▸ Provided passage:
^^^^^^^^
期刊名称:International Journal of Computer Science Issues
印刷版ISSN:1694-0784
电子版ISSN:1694-0814
出版年度:2018
卷号:15
期号:5
出版社:IJCSI Press
摘要:In todays competitive environment, operators are investing in understanding their customers better, especially their most profitable customer groups and the groups that have the biggest potential to become such. By segmenting customers based on their behavior, operators can better target their actions, such as launching tailored products and target one-to-one marketing, to meet the customer expectations. Currently, telecommunication operators build segmentation models based on information combined from different sources such as billing data, call detail records (CDR) and customer surveys. The problem is that the gathered information is of multidimensionality, which results to poor accuracy when running a model on whole data set. Therefore, there is a clear demand for Business Intelligence (BI) to help in gathering and reduction of dimensionality to analyze and visualize data and information concerning business entities to help them make a better-informed decision concerning their business. With the help of data mining techniques, segmentation can be done automatically and based on actual customer behavior. This study investigated customer behavior segmentation among mobile service providers using K-means algorithms. The general objective of the study is to provide customer behavior segmentation in mobile telecommunication markets using K-means Algorithm. The specific objectives include to handle multidimensionality data using K-means algorithm with Principal component analysis, to determine the value of parameter K (number of clusters) using stability plot before clustering, to use finanacial variables (mean monthly charges) for each frequently used service as inputs in k-means for Segmentation, to evaluate Clustering results and determine the most profitable segment using completely randomized design (CRD). The experiment to achieve the objectives was being done on R software. Results show that Cluster 3 and 1 are the most profitable segments. The operators often need to design distinguishable marketing strategy based on different behavior of their mobile subscribers in order to improve their marketing result and revenue. A customer life cycle model is suggested considering the past contribution, potential value, and churn probability at the same time.
^^^^^^^^
▸ Data below:
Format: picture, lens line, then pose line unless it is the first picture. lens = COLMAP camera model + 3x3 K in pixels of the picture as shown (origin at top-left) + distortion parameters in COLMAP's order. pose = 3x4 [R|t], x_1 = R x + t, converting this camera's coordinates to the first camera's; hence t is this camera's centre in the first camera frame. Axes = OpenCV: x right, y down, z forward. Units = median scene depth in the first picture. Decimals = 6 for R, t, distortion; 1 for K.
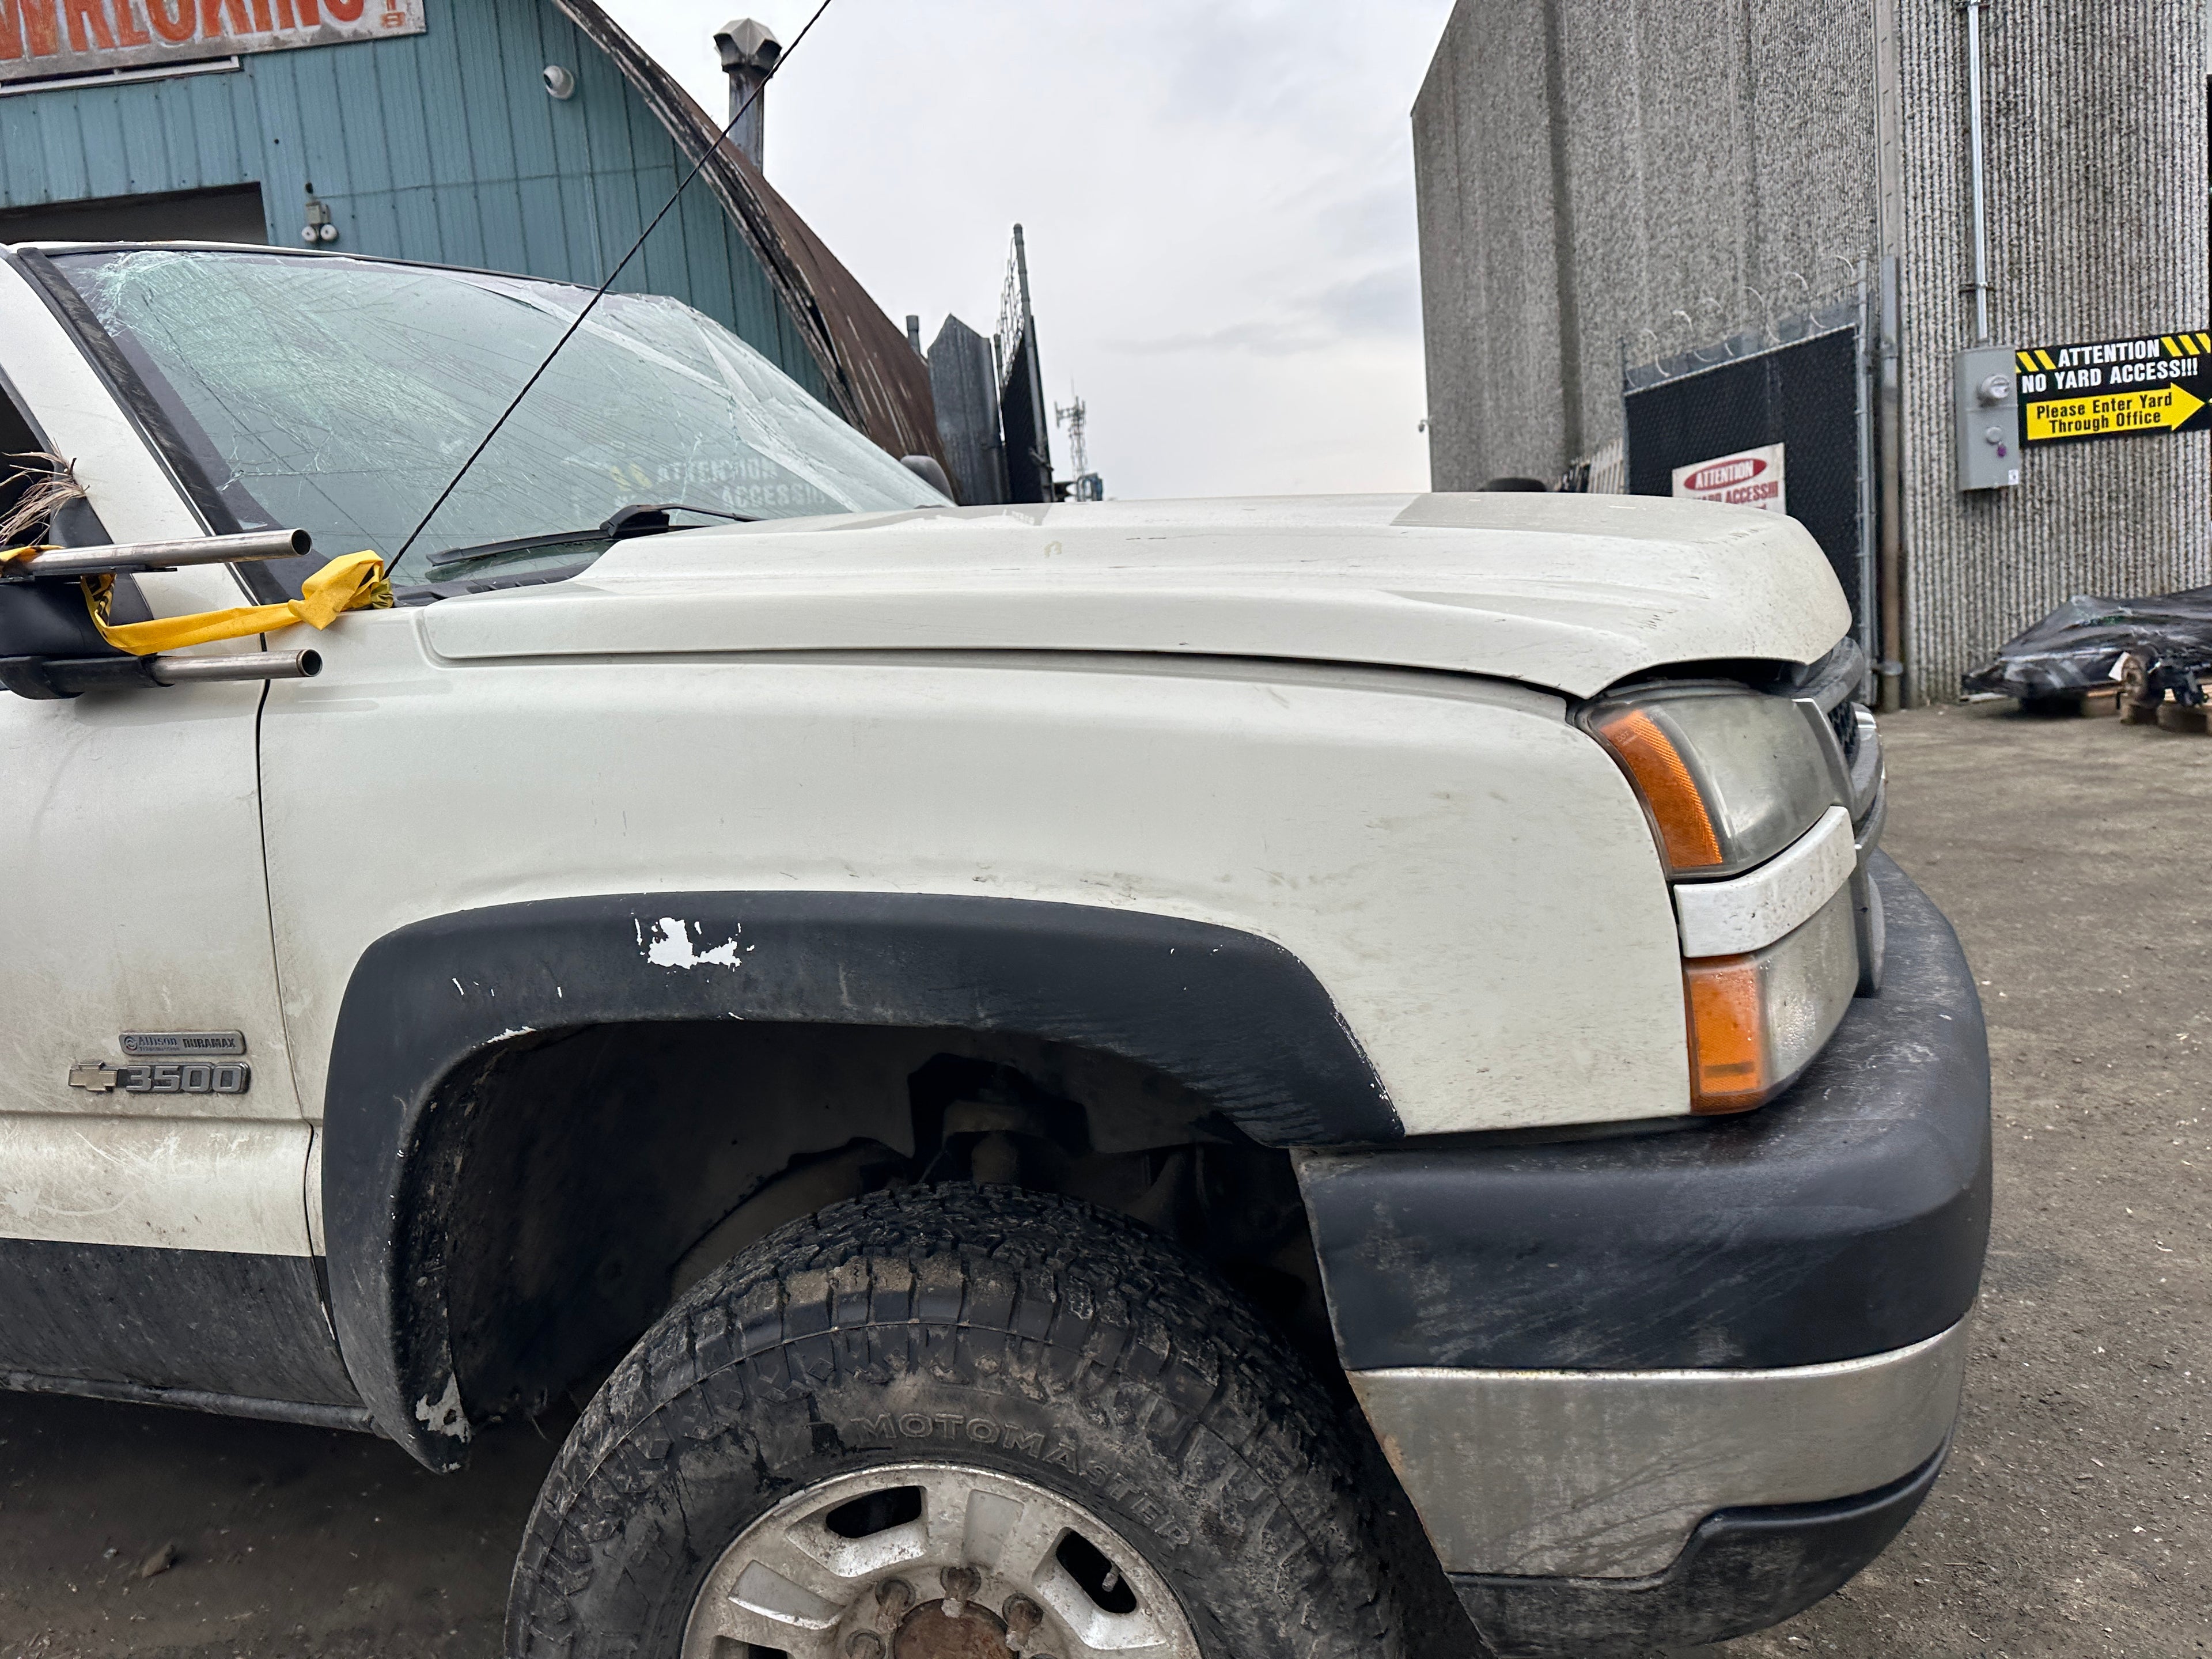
lens RADIAL K [[1555.0, 0, 1110.4], [0, 1555.0, 819.4], [0, 0, 1]] dist [0.035932, -0.043576]
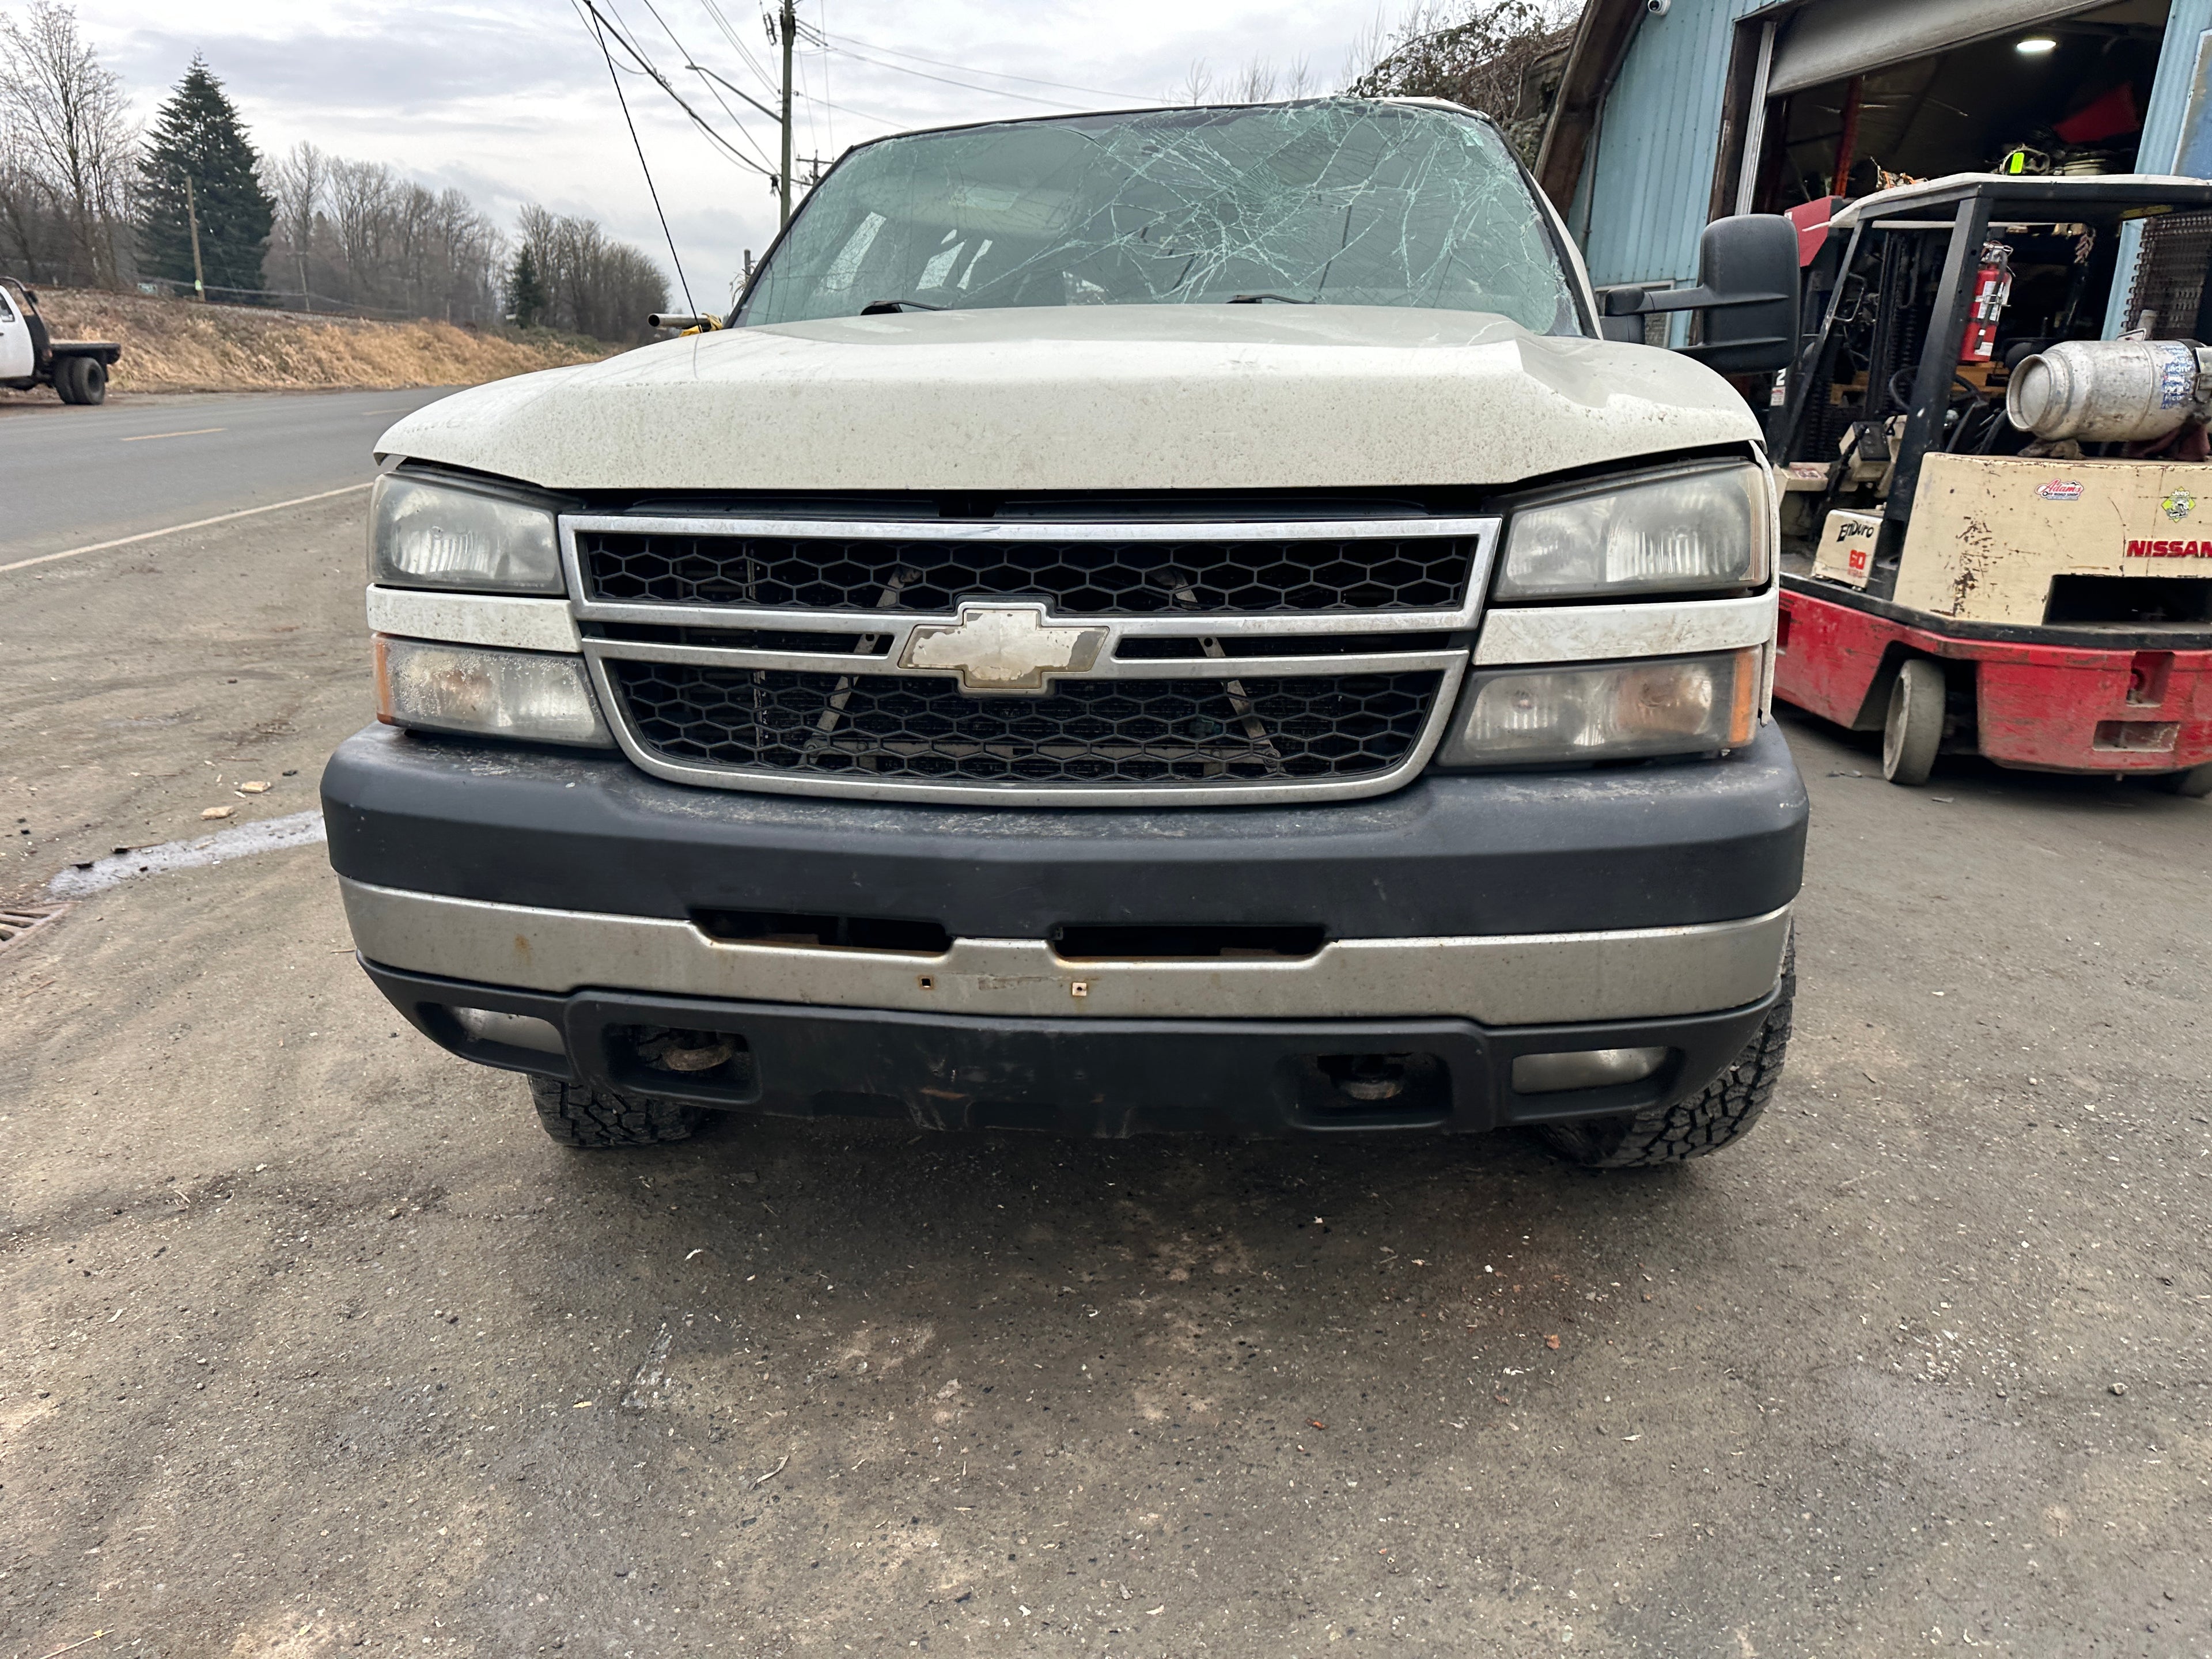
lens RADIAL K [[1555.0, 0, 1112.8], [0, 1555.0, 840.9], [0, 0, 1]] dist [0.035932, -0.043576]
pose [[0.223855, 0.365174, -0.903625, 1.593042], [-0.174233, 0.927212, 0.331543, -0.294651], [0.958922, 0.083224, 0.271186, 0.949453]]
^^^^^^^^
▸ Your task:
According to the abstract on customer segmentation among mobile service providers, which clusters were found to be the most profitable segments?

▸ Response to this task:
Cluster 3 and Cluster 1.